__What is needed__: The entries that follow should be repeated exactly, with no pictures kept.

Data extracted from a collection
=== Section Start ===

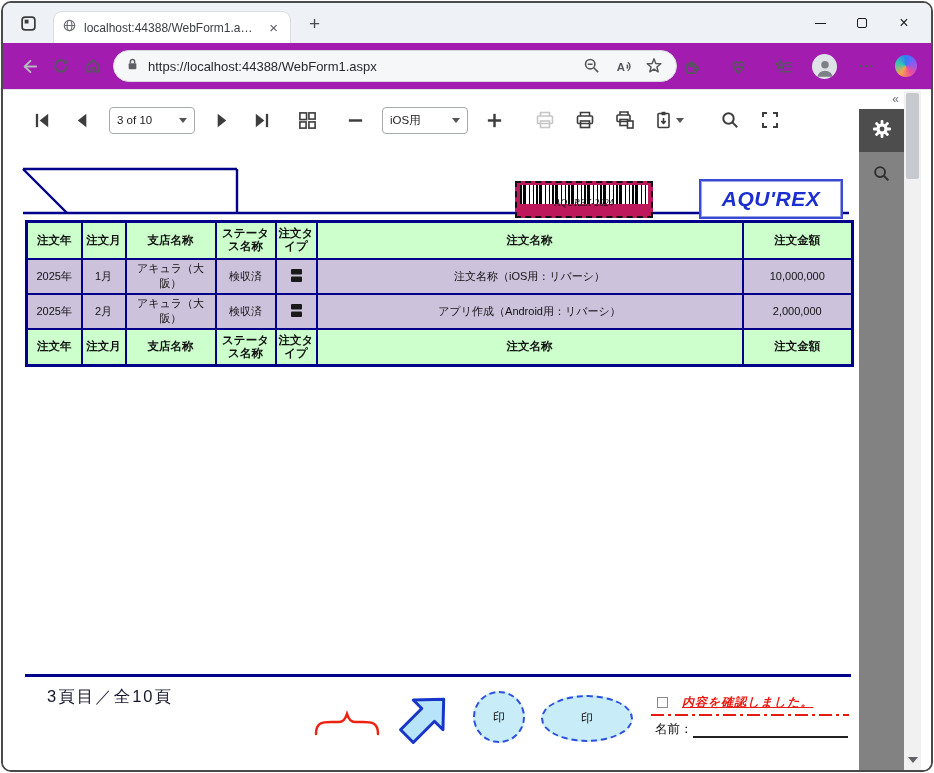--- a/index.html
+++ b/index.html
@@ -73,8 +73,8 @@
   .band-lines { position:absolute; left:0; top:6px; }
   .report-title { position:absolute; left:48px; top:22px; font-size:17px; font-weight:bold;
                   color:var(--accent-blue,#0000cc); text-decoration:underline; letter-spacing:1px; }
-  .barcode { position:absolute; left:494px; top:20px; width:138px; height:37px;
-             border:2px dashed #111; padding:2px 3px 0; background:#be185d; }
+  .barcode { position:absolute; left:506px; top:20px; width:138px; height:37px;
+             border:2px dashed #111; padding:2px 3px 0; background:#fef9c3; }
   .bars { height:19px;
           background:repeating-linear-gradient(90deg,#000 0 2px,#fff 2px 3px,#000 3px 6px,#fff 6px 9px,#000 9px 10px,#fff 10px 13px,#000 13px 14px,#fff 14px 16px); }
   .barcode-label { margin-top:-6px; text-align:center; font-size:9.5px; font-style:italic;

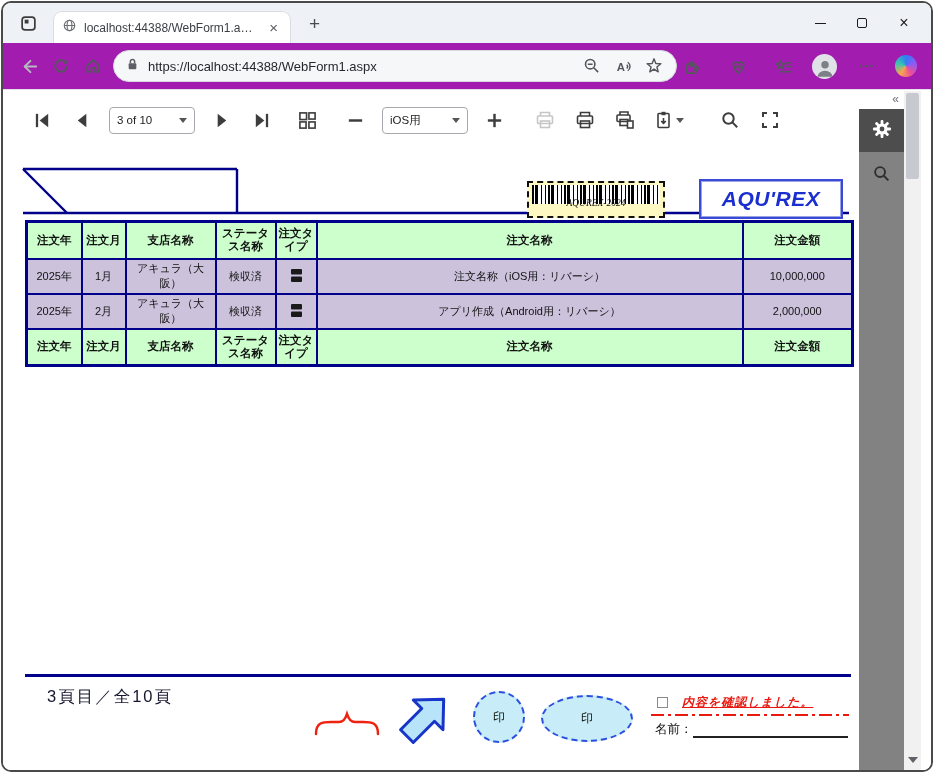--- a/index.html
+++ b/index.html
@@ -342,9 +342,6 @@
       <div class="barcode">
         <div class="bars"></div>
         <div class="barcode-label">AQUREX-2024</div>
-      </div>
-      <div class="logo-box">
-        <span class="logo-text">AQU'REX</span>
       </div>
 
       <table class="order">

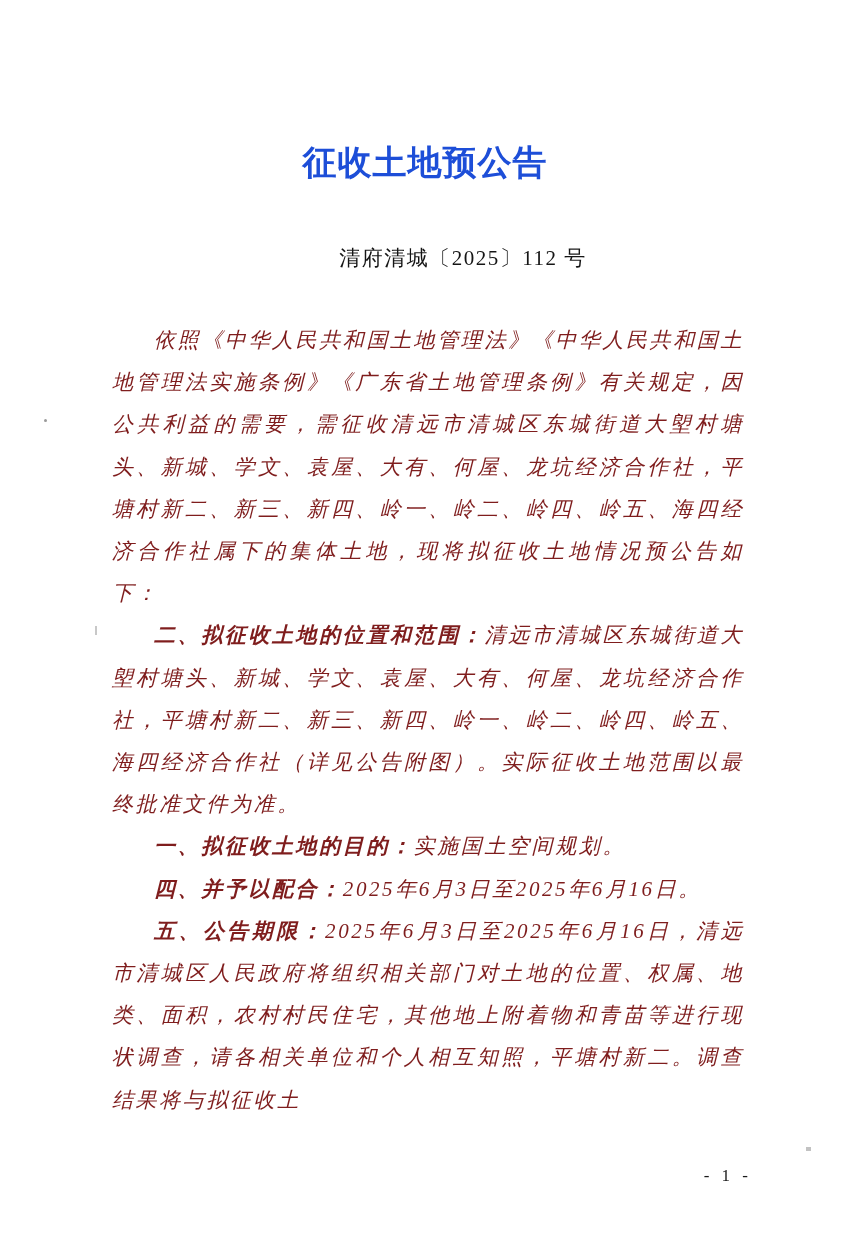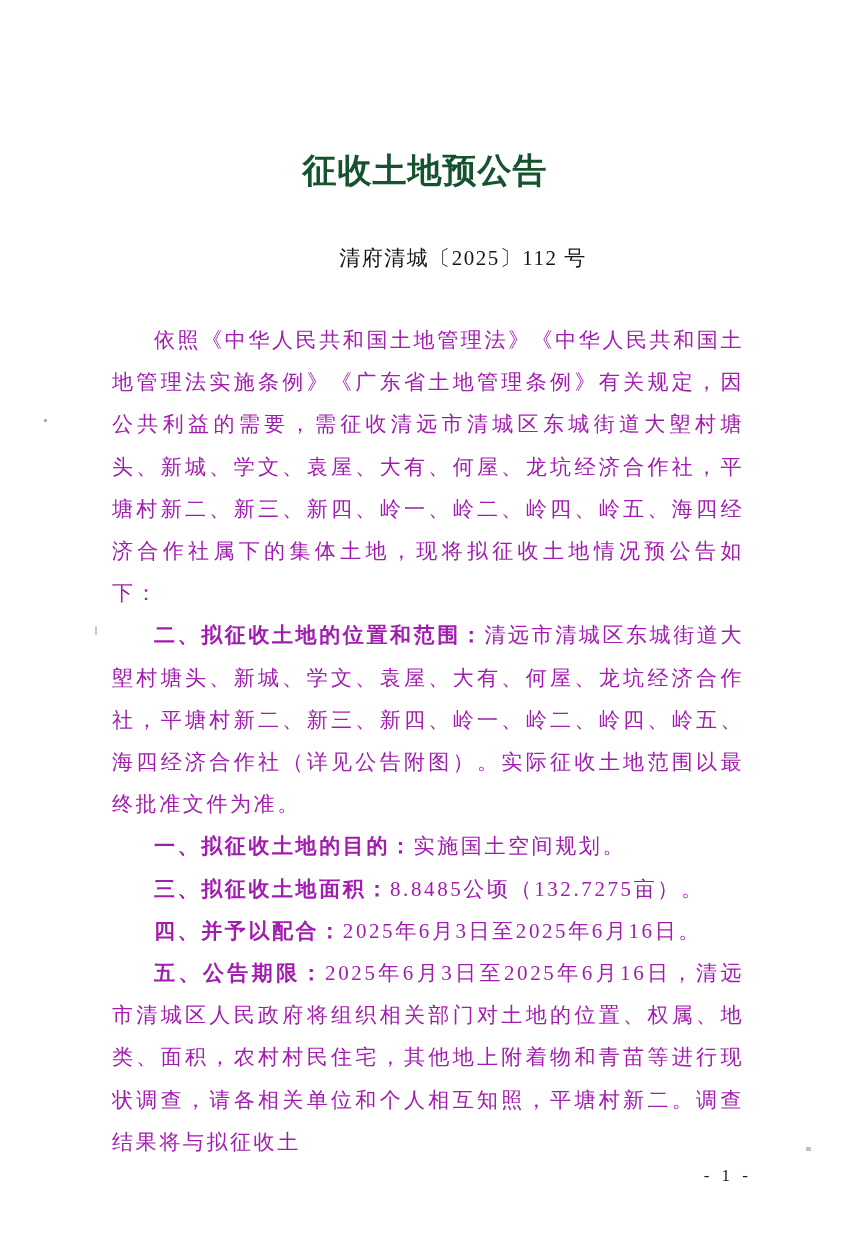--- a/index.html
+++ b/index.html
@@ -18,7 +18,7 @@
   }
   .doc-title {
     position: absolute;
-    top: 148px;
+    top: 140px;
     left: 0;
     width: 100%;
     margin: 0;
@@ -26,7 +26,7 @@
     font-size: 34px;
     font-weight: bold;
     letter-spacing: 1px;
-    color: #14532d;
+    color: #1d4ed8;
   }
   .doc-number {
     position: absolute;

=== Section End ===

__Response to this task__:
--- a/index.html
+++ b/index.html
@@ -73,8 +73,8 @@
   .band-lines { position:absolute; left:0; top:6px; }
   .report-title { position:absolute; left:48px; top:22px; font-size:17px; font-weight:bold;
                   color:var(--accent-blue,#0000cc); text-decoration:underline; letter-spacing:1px; }
-  .barcode { position:absolute; left:494px; top:20px; width:138px; height:37px;
-             border:2px dashed #111; padding:2px 3px 0; background:#be185d; }
+  .barcode { position:absolute; left:506px; top:20px; width:138px; height:37px;
+             border:2px dashed #111; padding:2px 3px 0; background:#fef9c3; }
   .bars { height:19px;
           background:repeating-linear-gradient(90deg,#000 0 2px,#fff 2px 3px,#000 3px 6px,#fff 6px 9px,#000 9px 10px,#fff 10px 13px,#000 13px 14px,#fff 14px 16px); }
   .barcode-label { margin-top:-6px; text-align:center; font-size:9.5px; font-style:italic;

--- a/index.html
+++ b/index.html
@@ -342,9 +342,6 @@
       <div class="barcode">
         <div class="bars"></div>
         <div class="barcode-label">AQUREX-2024</div>
-      </div>
-      <div class="logo-box">
-        <span class="logo-text">AQU'REX</span>
       </div>
 
       <table class="order">

--- a/index.html
+++ b/index.html
@@ -18,7 +18,7 @@
   }
   .doc-title {
     position: absolute;
-    top: 148px;
+    top: 140px;
     left: 0;
     width: 100%;
     margin: 0;
@@ -26,7 +26,7 @@
     font-size: 34px;
     font-weight: bold;
     letter-spacing: 1px;
-    color: #14532d;
+    color: #1d4ed8;
   }
   .doc-number {
     position: absolute;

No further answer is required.